[Collected data]
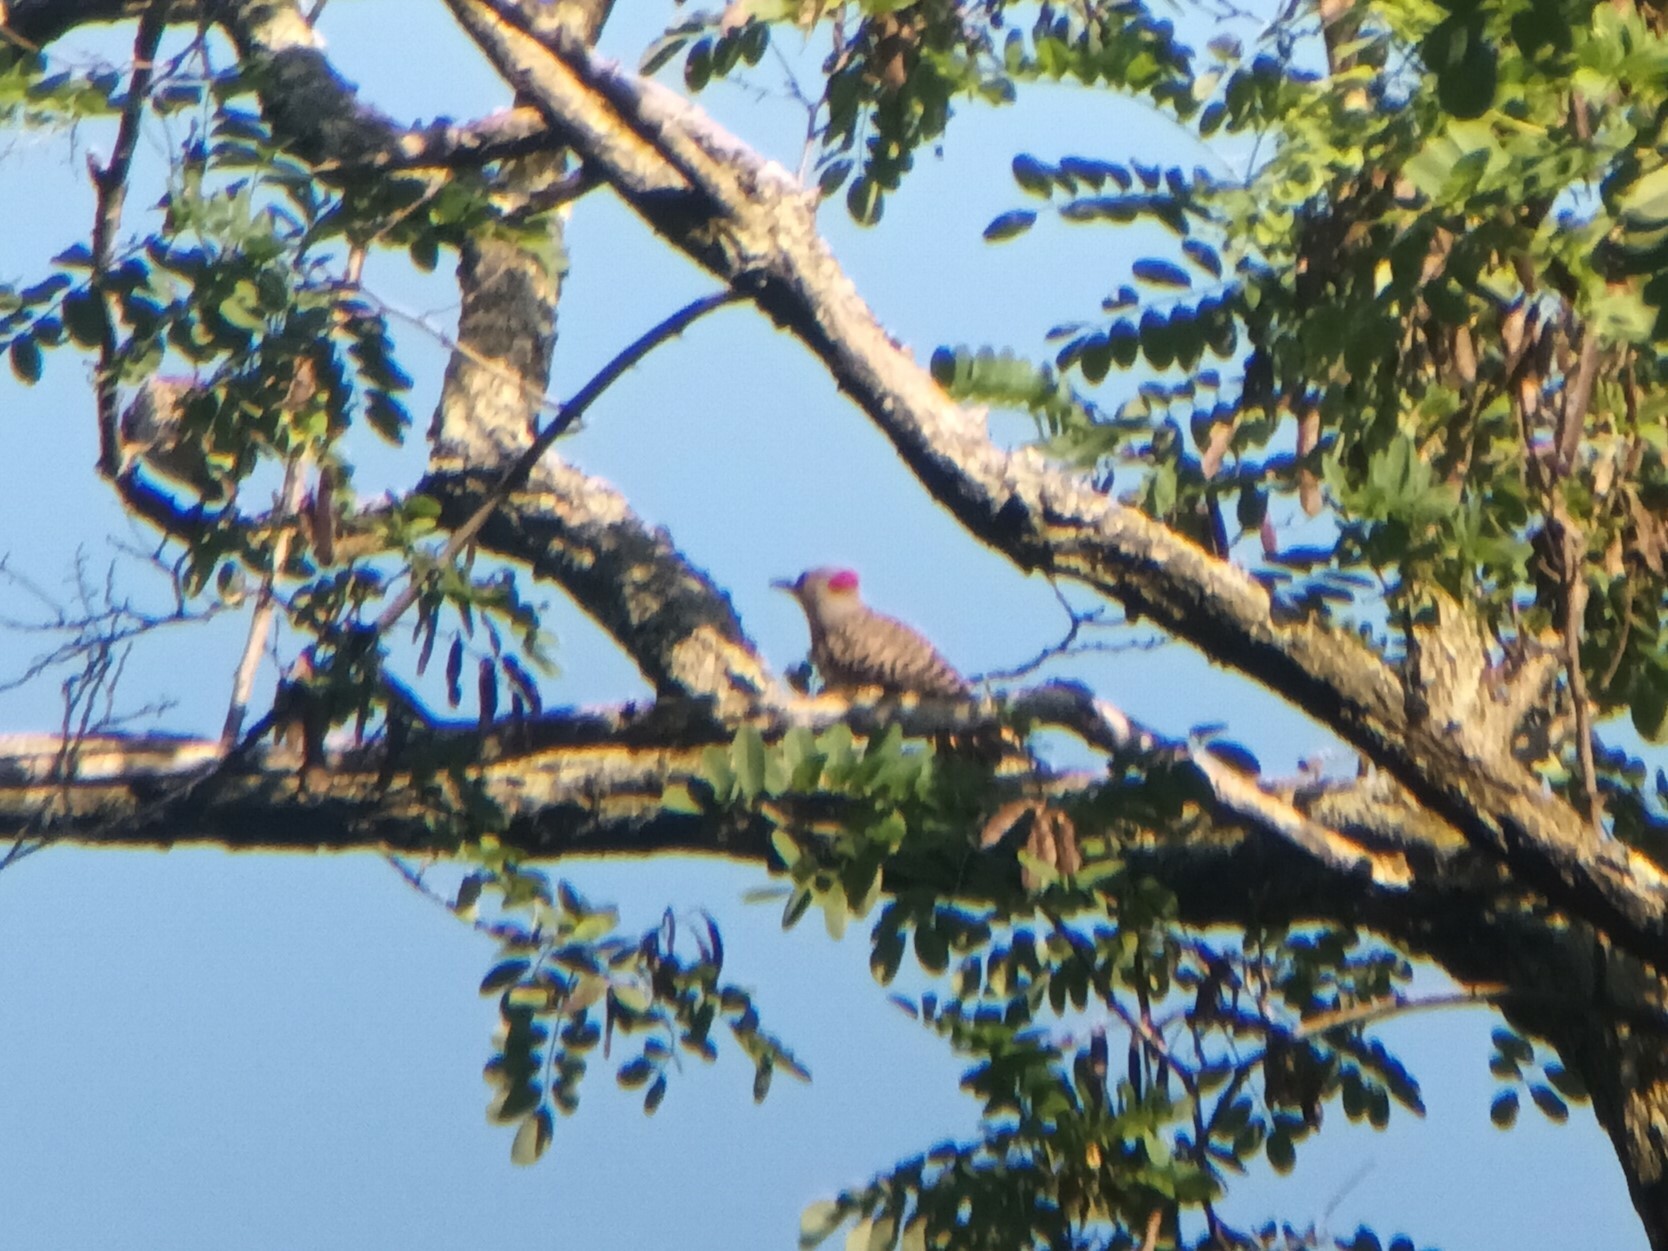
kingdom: Animalia
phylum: Chordata
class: Aves
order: Piciformes
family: Picidae
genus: Colaptes
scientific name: Colaptes auratus
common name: Northern flicker
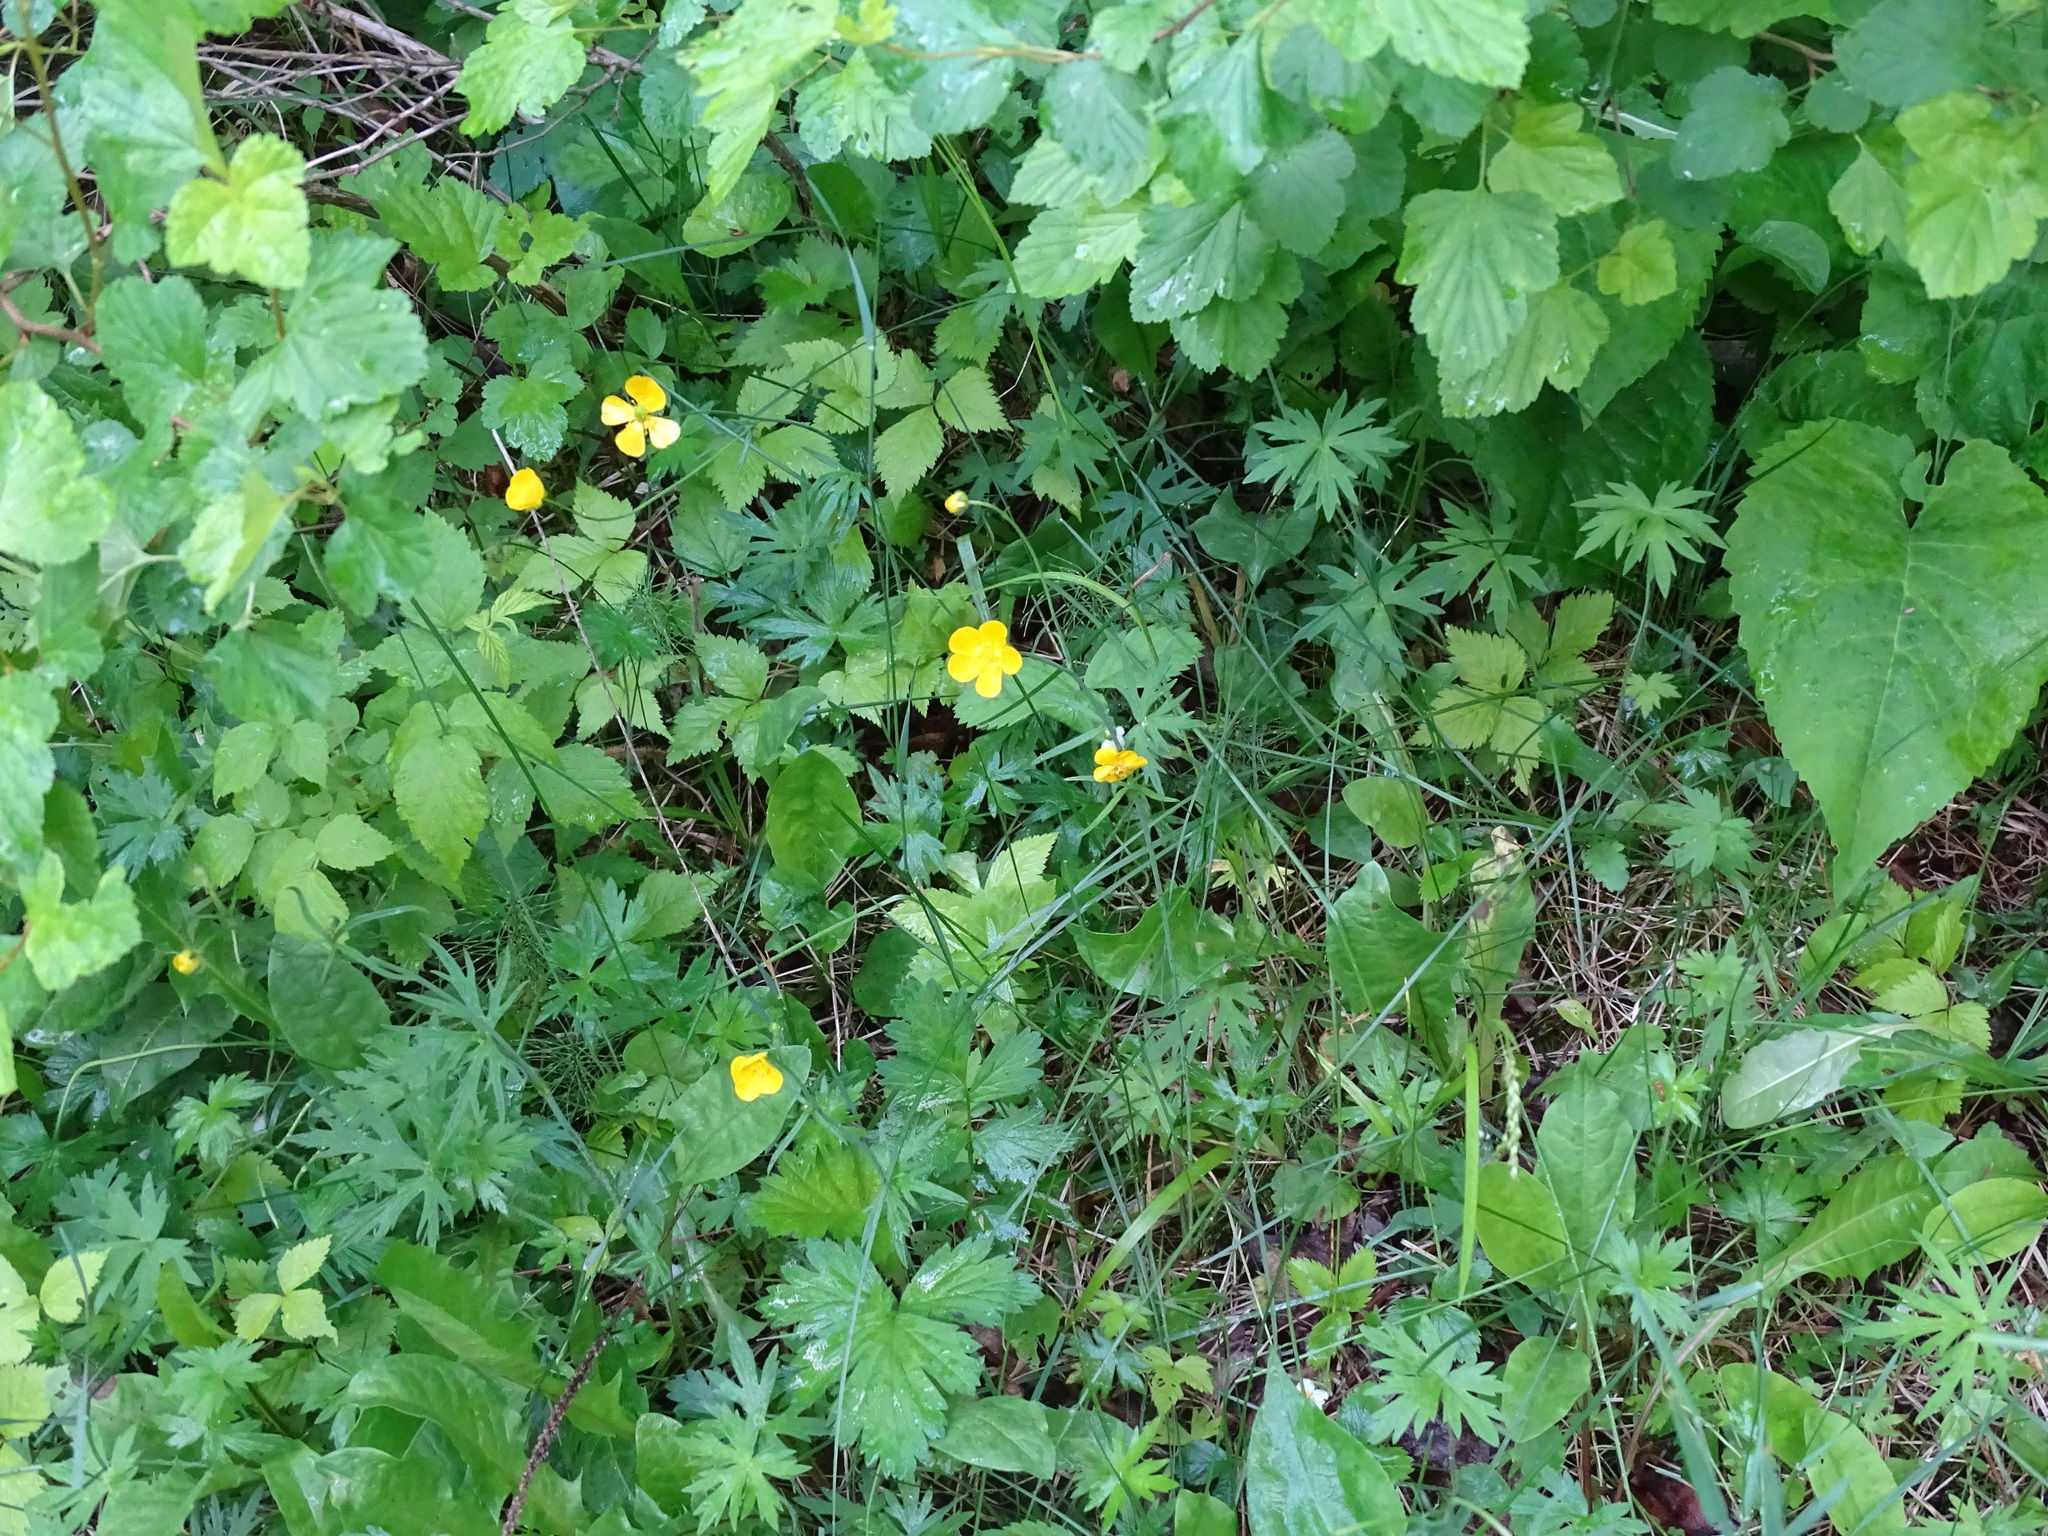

Short task: Render every line of the records above as a JSON list of strings, one string per line, with blank lines and the pictures left out.

Worked answer:
[
  "kingdom: Animalia",
  "phylum: Chordata",
  "class: Aves",
  "order: Piciformes",
  "family: Picidae",
  "genus: Colaptes",
  "scientific name: Colaptes auratus",
  "common name: Northern flicker"
]